Back then, I played gay characters because no straight actors wanted to. Suddenly, straight actors, name actors, realised they could play these roles and show that they were ‘brave’. They see them as challenging and perhaps a good career move. Suddenly, people like me were not getting these roles. As a result, I started writing. I wrote a book about this very thing - Why the Long Face? And then I focused on writing Adam & Steve. In the ’80s, the relevant issue was Aids, but now it’s marriage rights. That’s why you see movies about gay love like Brokeback Mountain or Adam & Steve. These films just reflect the current political landscape. There is just no way gay men can escape the politics of their lives, much as we all just want to have a good time.
So why are gay themes toned down in mainstream movies like Brokeback Mountain, Kinsey and Capote - and also in television shows like Will & Grace?
We are still in our Blaxplotation period. It’s very important to look at the struggles African-Americans had in Hollywood and how they were represented on film. New Queer Cinema was like our Blaxploitation, in the sense that gay men took their cameras and made movies about themselves - they embraced the stereotypes, the negative terms like ‘queer’, and made them their own films in the same way African-Americans did. Eventually, Hollywood co-opted that, and now we have Barbershop or Soul Plane. It’s always going to be a balance of movies that gay people find authentic and then others that feel kind of icky and off. It’s all a process.
How did you find the cast for Adam & Steve?
I knew Parker Posey and Malcolm Gets, and sort of wrote the characters with them in my minds. Chris Kattan came on board via his agent who suggested him to me. He wasn’t at all how I saw the character, but he and Parker had such interesting chemistry that he made me see the role in a different light. They each brought a lot. Parker is really about economy; she’ll take an overwritten line and just reduce it to a look or a witty remark. Malcolm is from the theatre and brought this kind of professional discipline that I’ve rarely seen. He was so brave in the role, I thought, and the movie is really Steve’s journey. Chris comes from Saturday Night Live and hasn’t really ‘acted’ so much.
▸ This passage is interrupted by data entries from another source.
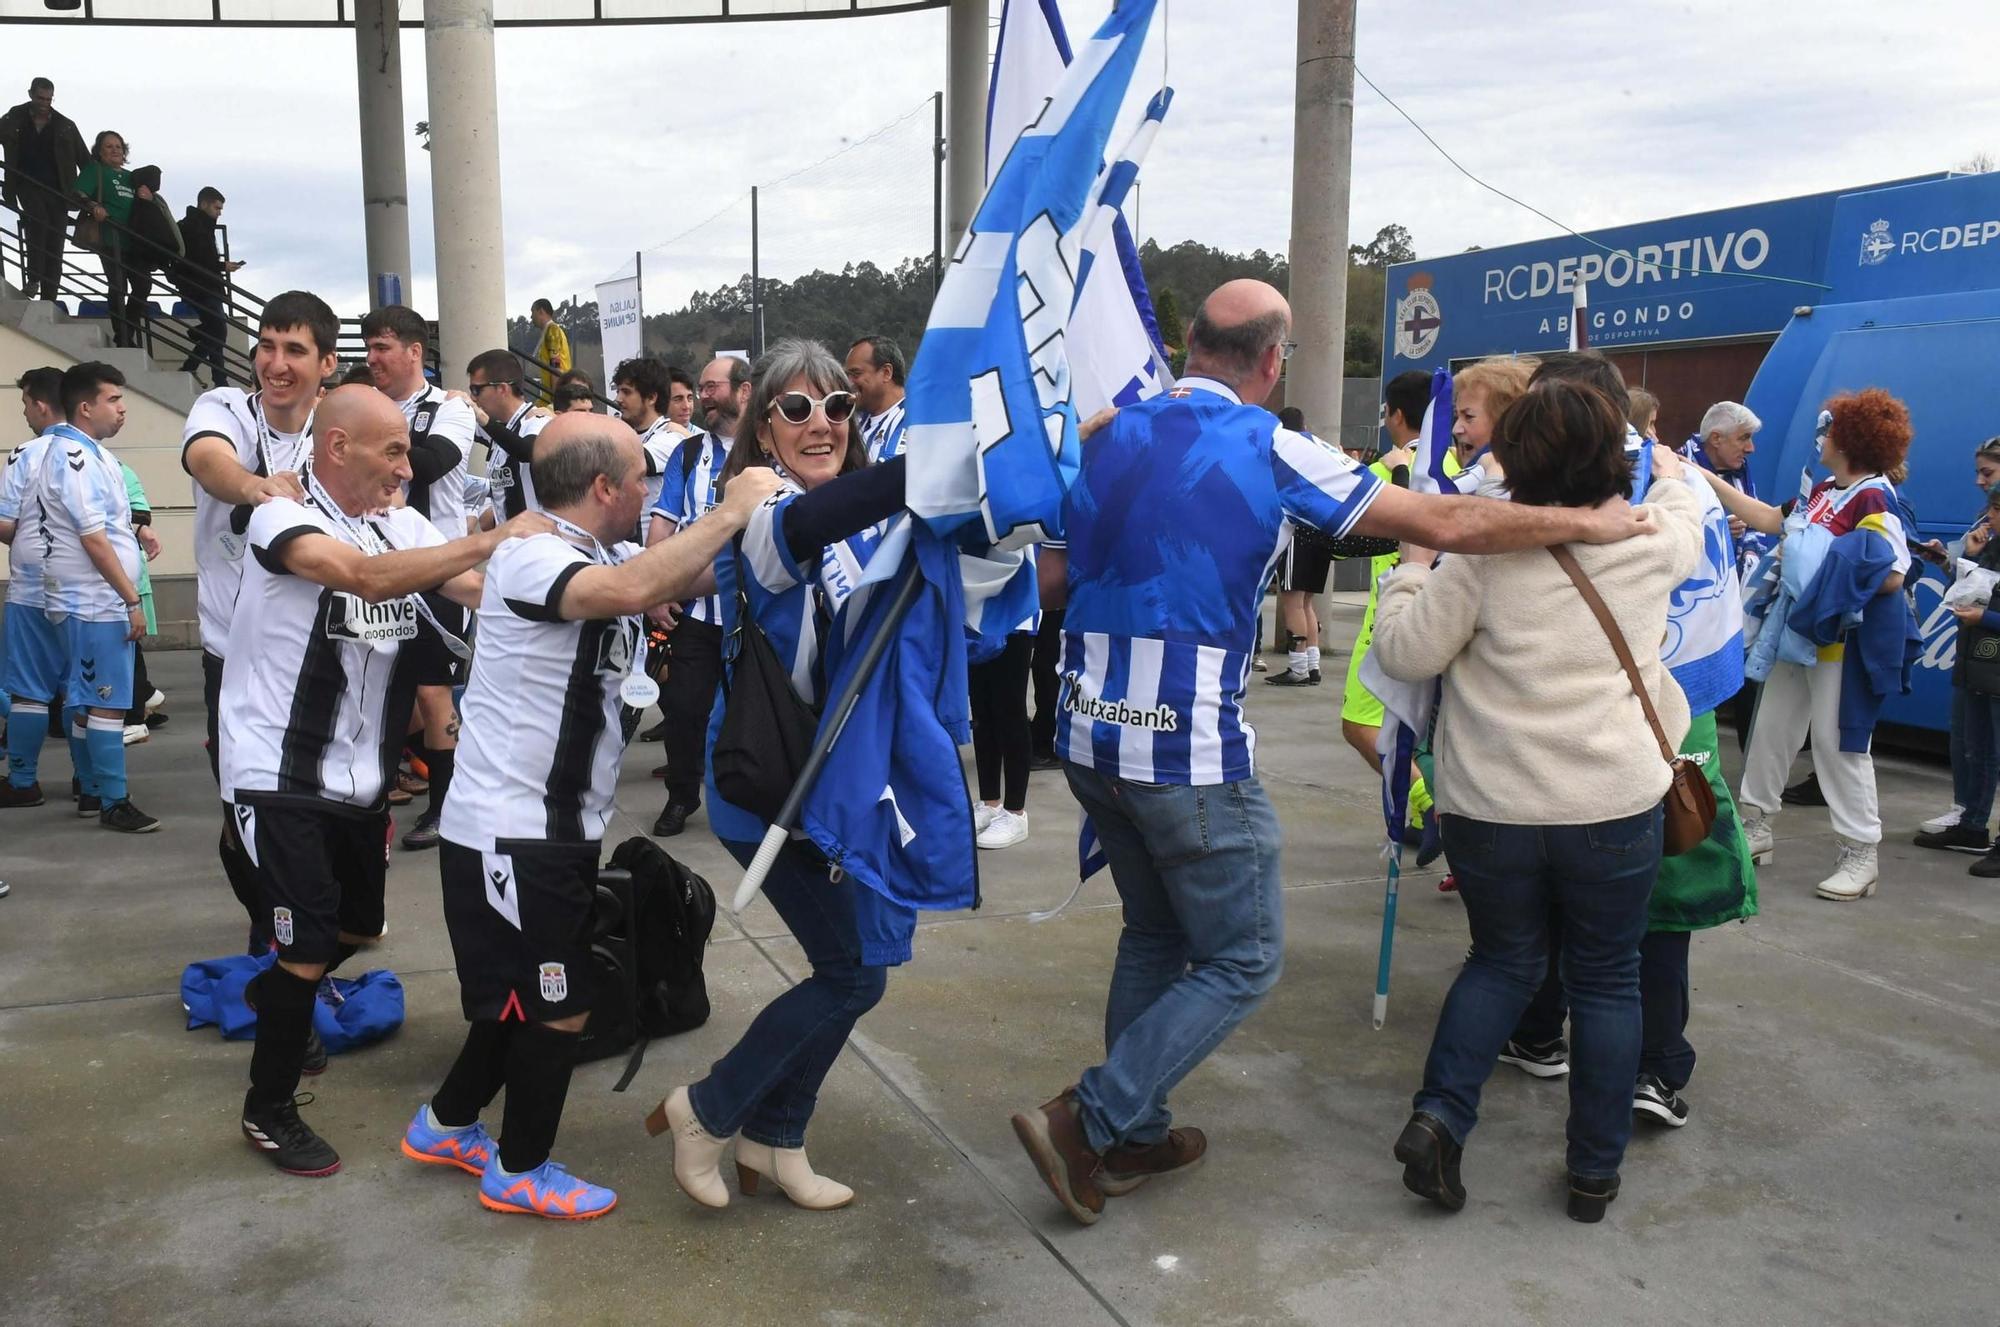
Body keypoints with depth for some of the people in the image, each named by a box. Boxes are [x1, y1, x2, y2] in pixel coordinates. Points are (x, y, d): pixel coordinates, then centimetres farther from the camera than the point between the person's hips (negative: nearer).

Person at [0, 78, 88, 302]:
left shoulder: (65, 126, 6)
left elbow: (85, 161, 7)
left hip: (57, 190, 1)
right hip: (28, 185, -1)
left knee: (55, 244, -3)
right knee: (39, 221, -30)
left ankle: (48, 300, -1)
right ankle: (32, 279, -24)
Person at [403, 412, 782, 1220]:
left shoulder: (600, 557, 6)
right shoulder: (528, 558, -22)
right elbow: (635, 591, -40)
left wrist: (746, 525, -5)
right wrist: (729, 512, -32)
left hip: (555, 827, 9)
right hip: (507, 832, -9)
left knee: (524, 995, 23)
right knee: (559, 1005, 4)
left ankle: (446, 1126, 42)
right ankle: (519, 1172, 24)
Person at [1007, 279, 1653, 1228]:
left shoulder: (1110, 436, 7)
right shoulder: (1272, 452, -9)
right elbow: (1447, 524, -9)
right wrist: (1591, 523, 4)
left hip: (1088, 734, 7)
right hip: (1191, 753, -7)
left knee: (1154, 932, 24)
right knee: (1242, 959, 9)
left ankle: (1135, 1133, 32)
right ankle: (1087, 1119, 3)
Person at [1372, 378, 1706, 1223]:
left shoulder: (1483, 551, -10)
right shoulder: (1652, 539, -1)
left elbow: (1406, 654, -6)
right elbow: (1689, 532, 24)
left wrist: (1412, 567, 9)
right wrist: (1673, 477, 44)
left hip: (1489, 805, 0)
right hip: (1615, 805, 1)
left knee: (1502, 959, 20)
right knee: (1606, 978, 16)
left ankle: (1439, 1115, 6)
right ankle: (1596, 1170, 23)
In this he really gets to show he can play a real person.
You also got to choreograph and shoot a big musical country and western number, and to dance it as well.
The battle dance was the most difficult thing we did. We shot it in one day, and I’m not a dancer. Yet I had to direct myself in a musical number. My choreographer, Troy Christian, was fantastic - a genius, really. It’s all because of him that it turned out so well. Of course, it was wish fulfilment for me. No one would ever cast me in a musical number - so I cast myself!